(Selected passage)

Question

A long solenoid of cross-sectional radius $R$ has a thin insulated wire ring of uniform cross-section tightly put on its winding. The ring is made out of two different material such that one half of the ring has a resistance $10$ times that of the other half. The magnetic induction produced by the solenoid varies with time as $B=bt$ , where $b$ is a constant. The magnitude of the electric field strength in the ring (other than the induced electric field) is

• A. $\frac{9}{1 1}Rb$
• B. $\frac{9}{2 2}Rb$
• C. $9 \, Rb$
• D. $Rb$

Answer 1

Answer: (B)

Let us assume that the current in the ring is $i$ and the resistance of the two halves are $r$ and $10r$ , then by faraday's law
$\left|\frac{d \phi}{d t}\right|=\pi R^{2}b=ir+i\left(10 r\right)$
$\Rightarrow i=\frac{\pi R^{2} b}{11 r}$
The induced electric field in both the parts of the ring is
$E_{ind}=\frac{R}{2}\frac{d B}{d t}=\frac{R b}{2}$

Let $E$ be the field which is developed in each part due to charge accumulation at the junctions, then for the upper half
$\left(E_{i n d} + E\right)\pi R=i\left(10 r\right)$
and for the lower half
$\left(E_{i n d} - E\right)\pi R=ir$
$\Rightarrow 2E\pi R-9ir=0$
$E=\frac{9 i r}{2 \pi R}$
$\Rightarrow E=\frac{9 r}{2 \pi R}\times \frac{\pi R^{2} b}{1 1 r}=\frac{9}{2 2}Rb$

(End Selected passage)
(Records)

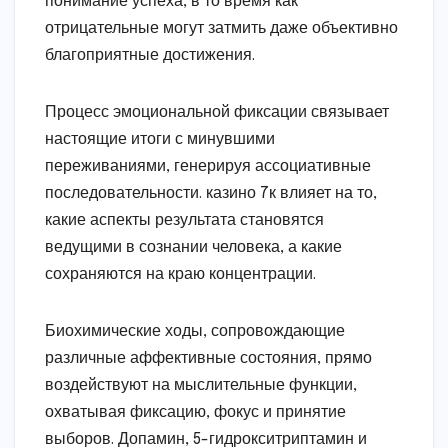
понимание успеха, в то время как
отрицательные могут затмить даже объективно
благоприятные достижения.
Процесс эмоциональной фиксации связывает
настоящие итоги с минувшими
переживаниями, генерируя ассоциативные
последовательности. казино 7к влияет на то,
какие аспекты результата становятся
ведущими в сознании человека, а какие
сохраняются на краю концентрации.
Биохимические ходы, сопровождающие
различные аффективные состояния, прямо
воздействуют на мыслительные функции,
охватывая фиксацию, фокус и принятие
выборов. Допамин, 5-гидрокситриптамин и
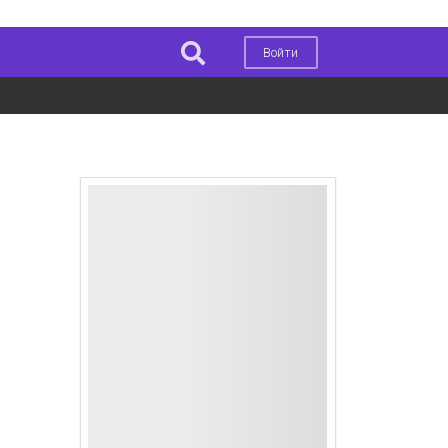
Войти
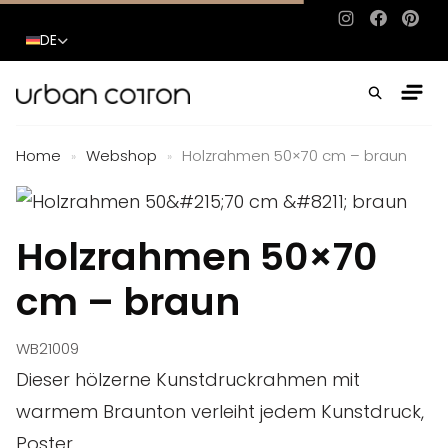
Instagram
Facebo
Pinte
DE
Home
Webshop
Holzrahmen 50×70 cm – braun
»
»
Holzrahmen 50×70
cm – braun
WB21009
Dieser hölzerne Kunstdruckrahmen mit
warmem Braunton verleiht jedem Kunstdruck,
Poster...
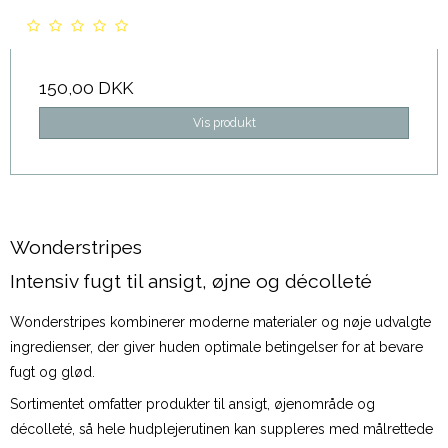
150,00 DKK
Vis produkt
Wonderstripes
Intensiv fugt til ansigt, øjne og décolleté
Wonderstripes kombinerer moderne materialer og nøje udvalgte
ingredienser, der giver huden optimale betingelser for at bevare
fugt og glød.
Sortimentet omfatter produkter til ansigt, øjenområde og
décolleté, så hele hudplejerutinen kan suppleres med målrettede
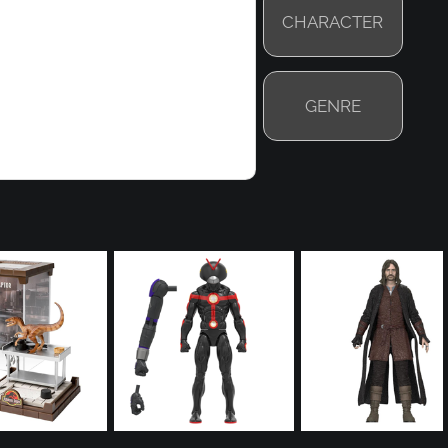
CHARACTER
GENRE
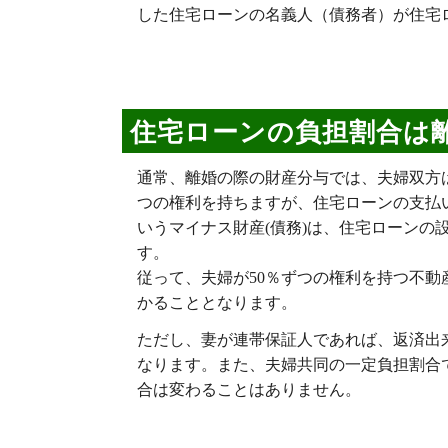
した住宅ローンの名義人（債務者）が住宅
住宅ローンの負担割合は
通常、離婚の際の財産分与では、夫婦双方は
つの権利を持ちますが、住宅ローンの支払
いうマイナス財産(債務)は、住宅ローンの
す。
従って、夫婦が50％ずつの権利を持つ不
かることとなります。
ただし、妻が連帯保証人であれば、返済出
なります。また、夫婦共同の一定負担割合
合は変わることはありません。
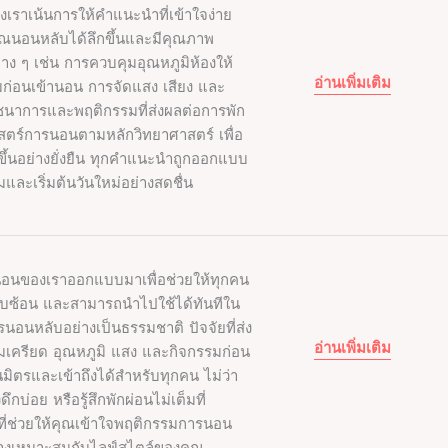
เราเน้นการให้คำแนะนำที่เข้าใจง่าย
คุณนอนหลับได้ลึกขึ้นและมีคุณภาพ
าง ๆ เช่น การควบคุมอุณหภูมิห้องให้
อ่านเพิ่มเติม
่อนเข้านอน การจัดแสง เสียง และ
ภชนาการและพฤติกรรมที่ส่งผลต่อการพัก
าสตร์การนอนตามหลักวิทยาศาสตร์ เพื่อ
ขึ้นอย่างยั่งยืน ทุกคำแนะนำถูกออกแบบ
ิ่มและเริ่มต้นวันใหม่อย่างสดชื่น
นอนของเราออกแบบมาเพื่อช่วยให้ทุกคน
ซับซ้อน และสามารถนำไปใช้ได้ทันทีใน
นอนหลับอย่างเป็นธรรมชาติ ปัจจัยที่ส่ง
อ่านเพิ่มเติม
เครียด อุณหภูมิ แสง และกิจกรรมก่อน
นมิตรและเข้าถึงได้สำหรับทุกคน ไม่ว่า
บ่อย หรือรู้สึกพักผ่อนไม่เต็มที่
ี่ช่วยให้คุณเข้าใจพฤติกรรมการนอน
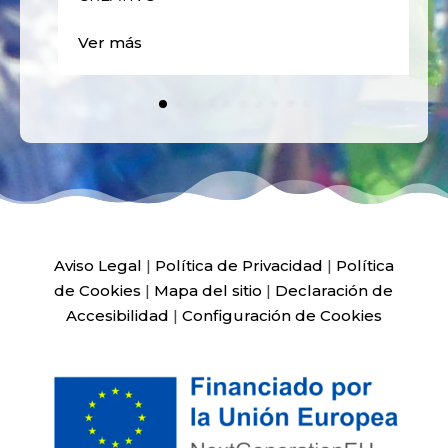
Ver más
Aviso Legal
|
Política de Privacidad
|
Política
de Cookies
|
Mapa del sitio
|
Declaración de
Accesibilidad
|
Configuración de Cookies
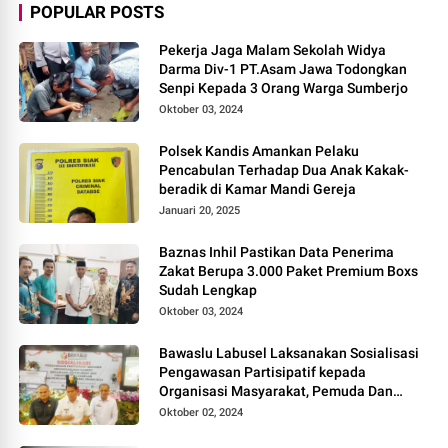
POPULAR POSTS
Pekerja Jaga Malam Sekolah Widya
Darma Div-1 PT.Asam Jawa Todongkan
Senpi Kepada 3 Orang Warga Sumberjo
Oktober 03, 2024
Polsek Kandis Amankan Pelaku
Pencabulan Terhadap Dua Anak Kakak-
beradik di Kamar Mandi Gereja
Januari 20, 2025
Baznas Inhil Pastikan Data Penerima
Zakat Berupa 3.000 Paket Premium Boxs
Sudah Lengkap
Oktober 03, 2024
Bawaslu Labusel Laksanakan Sosialisasi
Pengawasan Partisipatif kepada
Organisasi Masyarakat, Pemuda Dan
Agama Pada pilkada Serentak 2024
Oktober 02, 2024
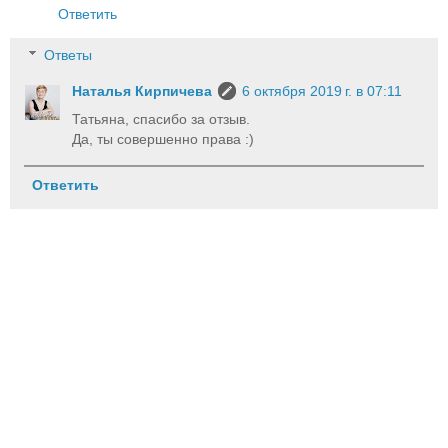
Ответить
Ответы
Наталья Кирпичева
6 октября 2019 г. в 07:11
Татьяна, спасибо за отзыв.
Да, ты совершенно права :)
Ответить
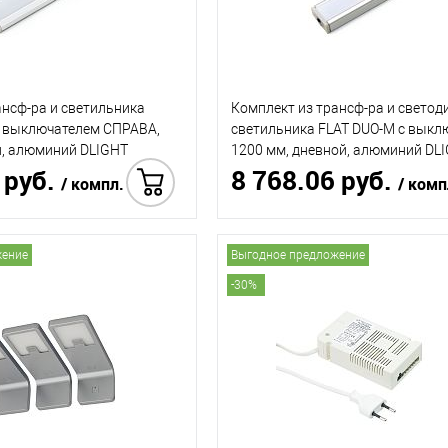
ансф-ра и светильника
Комплект из трансф-ра и светод
с выключателем СПРАВА,
светильника FLAT DUO-M с выкл
й, алюминий DLIGHT
1200 мм, дневной, алюминий DL
 руб.
8 768.06 руб.
(ДИЛАЙТ)
/ компл.
/ комп
Купить в 1 клик
Купить
жение
Выгодное предложение
-30%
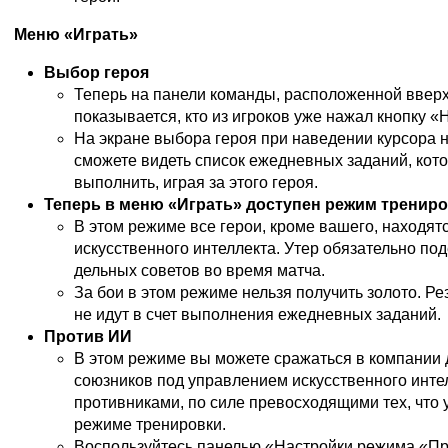
Меню «Играть»
Выбор героя
Теперь на панели команды, расположенной вверх
показывается, кто из игроков уже нажал кнопку «
На экране выбора героя при наведении курсора н
сможете видеть список ежедневных заданий, кот
выполнить, играя за этого героя.
Теперь в меню «Играть» доступен режим тренир
В этом режиме все герои, кроме вашего, находят
искусственного интеллекта. Утер обязательно по
дельных советов во время матча.
За бои в этом режиме нельзя получить золото. Ре
не идут в счет выполнения ежедневных заданий.
Против ИИ
В этом режиме вы можете сражаться в компании 
союзников под управлением искусственного инте
противниками, по силе превосходящими тех, что 
режиме тренировки.
Воспользуйтесь панелью «Настройки режима «П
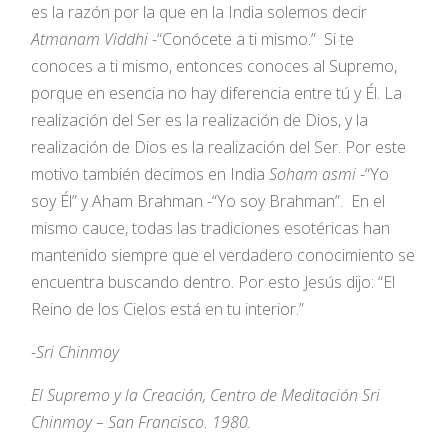
es la razón por la que en la India solemos decir
Atmanam Viddhi
-“Conócete a ti mismo.” Si te
conoces a ti mismo, entonces conoces al Supremo,
porque en esencia no hay diferencia entre tú y Él. La
realización del Ser es la realización de Dios, y la
realización de Dios es la realización del Ser. Por este
motivo también decimos en India
Soham asmi
-“Yo
soy Él” y Aham Brahman -“Yo soy Brahman”. En el
mismo cauce, todas las tradiciones esotéricas han
mantenido siempre que el verdadero conocimiento se
encuentra buscando dentro. Por esto Jesús dijo: “El
Reino de los Cielos está en tu interior.”
-Sri Chinmoy
El Supremo y la Creación, Centro de Meditación Sri
Chinmoy – San Francisco. 1980.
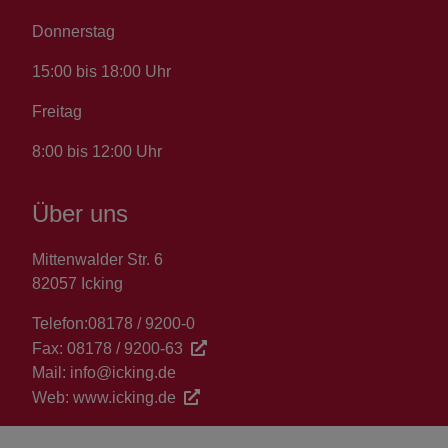
Donnerstag
15:00 bis 18:00 Uhr
Freitag
8:00 bis 12:00 Uhr
Über uns
Mittenwalder Str. 6
82057 Icking
Telefon:
08178 / 9200-0
Fax:
08178 / 9200-63
Mail:
info@icking.de
Web:
www.icking.de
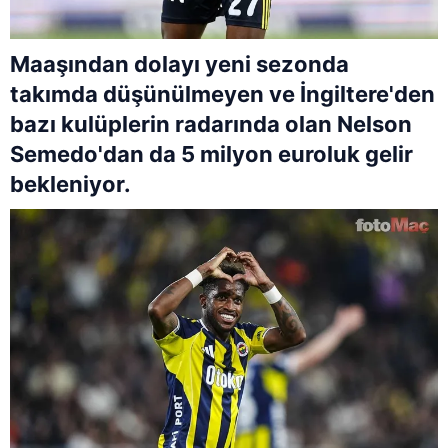
Maaşından dolayı yeni sezonda
takımda düşünülmeyen ve İngiltere'den
bazı kulüplerin radarında olan Nelson
Semedo'dan da 5 milyon euroluk gelir
bekleniyor.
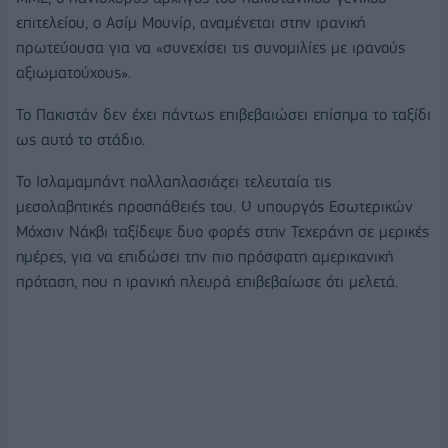
επιτελείου, ο Ασίμ Μουνίρ, αναμένεται στην ιρανική
πρωτεύουσα για να «συνεχίσει τις συνομιλίες με ιρανούς
αξιωματούχους».
Το Πακιστάν δεν έχει πάντως επιβεβαιώσει επίσημα το ταξίδι
ως αυτό το στάδιο.
Το Ισλαμαμπάντ πολλαπλασιάζει τελευταία τις
μεσολαβητικές προσπάθειές του. Ο υπουργός Εσωτερικών
Μόχσιν Νάκβι ταξίδεψε δυο φορές στην Τεχεράνη σε μερικές
ημέρες, για να επιδώσει την πιο πρόσφατη αμερικανική
πρόταση, που η ιρανική πλευρά επιβεβαίωσε ότι μελετά.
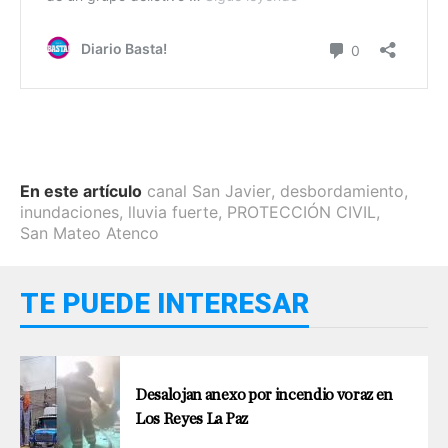
En este artículo
canal San Javier
,
desbordamiento
,
inundaciones
,
lluvia fuerte
,
PROTECCIÓN CIVIL
,
San Mateo Atenco
TE PUEDE INTERESAR
Desalojan anexo por incendio voraz en
Los Reyes La Paz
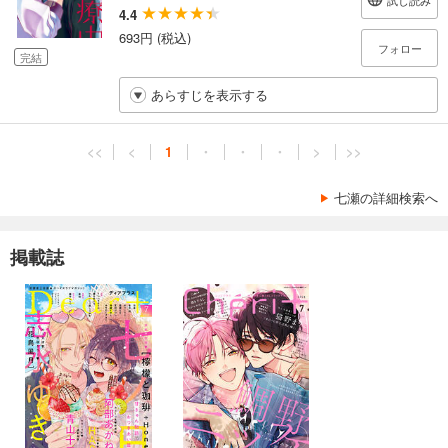
試し読み
4.4
693円 (税込)
フォロー
完結
あらすじを表示する
<<
<
1
・
・
・
>
>>
七瀬の詳細検索へ
掲載誌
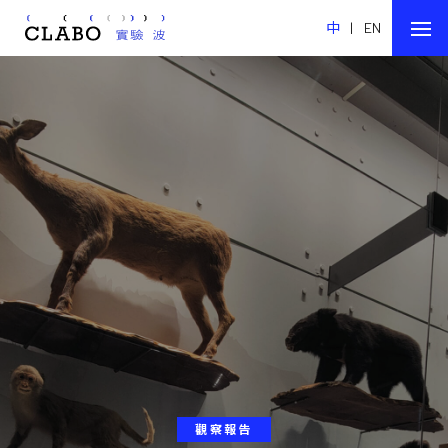
中
|
EN
觀察報告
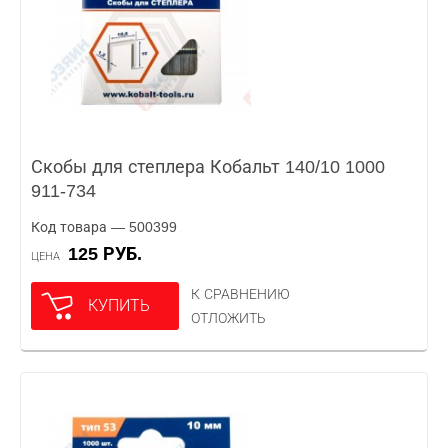
Скобы для степлера Кобальт 140/10 1000
911-734
Код товара — 500399
125 РУБ.
ЦЕНА
К СРАВНЕНИЮ
КУПИТЬ
ОТЛОЖИТЬ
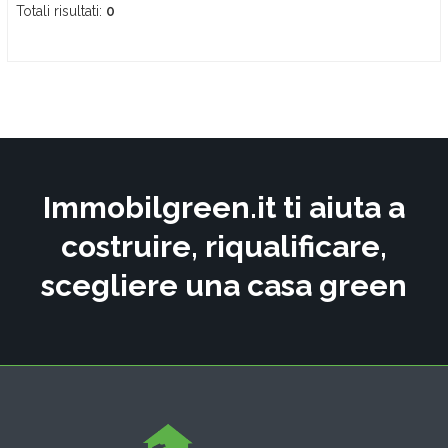
Totali risultati:
0
Immobilgreen.it ti aiuta a
costruire, riqualificare,
scegliere una casa green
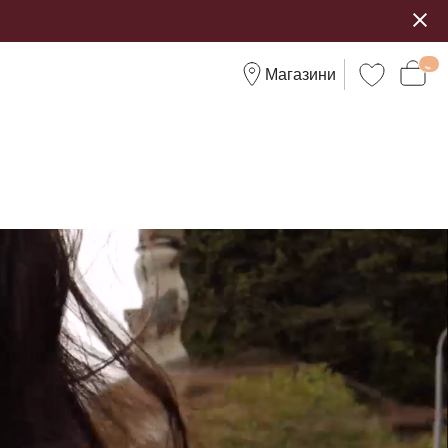
Магазини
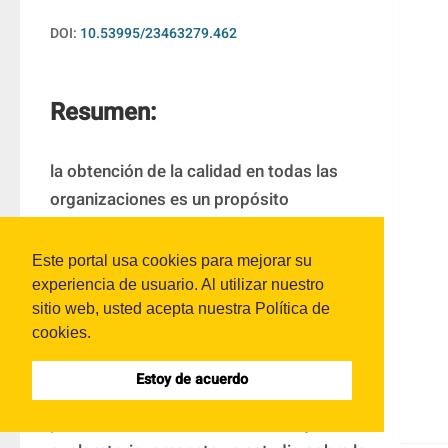
DOI:
10.53995/23463279.462
Resumen:
la obtención de la calidad en todas las 
organizaciones es un propósito 
permanente de la alta gerencia y de los 
gobiernos; las estrategias definidas por el 
Este portal usa cookies para mejorar su
Estado o la empresa, para lograr la 
experiencia de usuario. Al utilizar nuestro
competitividad deben estar dirigidas a 
sitio web, usted acepta nuestra Política de
cookies.
conseguir la comprensión y la 
participación de todos los involucrados; a 
Estoy de acuerdo
partir de los lineamientos suministrados 
por diferentes actores. Este trabajo 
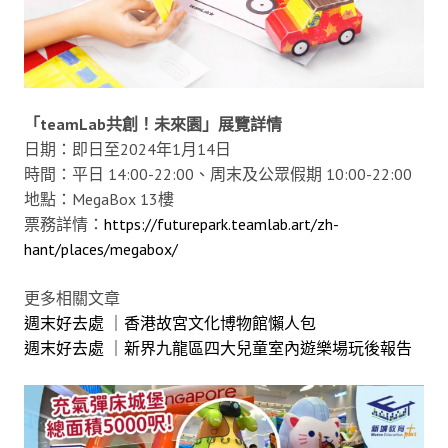
「teamLab共創！未來園」展覽詳情
日期：即日至2024年1月14日
時間：平日 14:00-22:00、周末及公眾假期 10:00-22:00
地點：MegaBox 13樓
票務詳情：
https://futurepark.teamlab.art/zh-
hant/places/megabox/
更多相關文章
週末好去處 ｜香港故宮文化博物館懶人包
週末好去處 ｜新界九龍區四大兒童室內遊樂場玩後報告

(End Records)

Translate this sentence from the solenoid problem into Spanish: "A long solenoid of cross-sectional radius $R$ has a thin insulated wire ring of uniform cross-section tightly put on its winding."

§ **Task response**
Un solenoide largo de radio de sección transversal $R$ tiene un anillo delgado de alambre aislado, de sección transversal uniforme, colocado de forma ajustada sobre su devanado.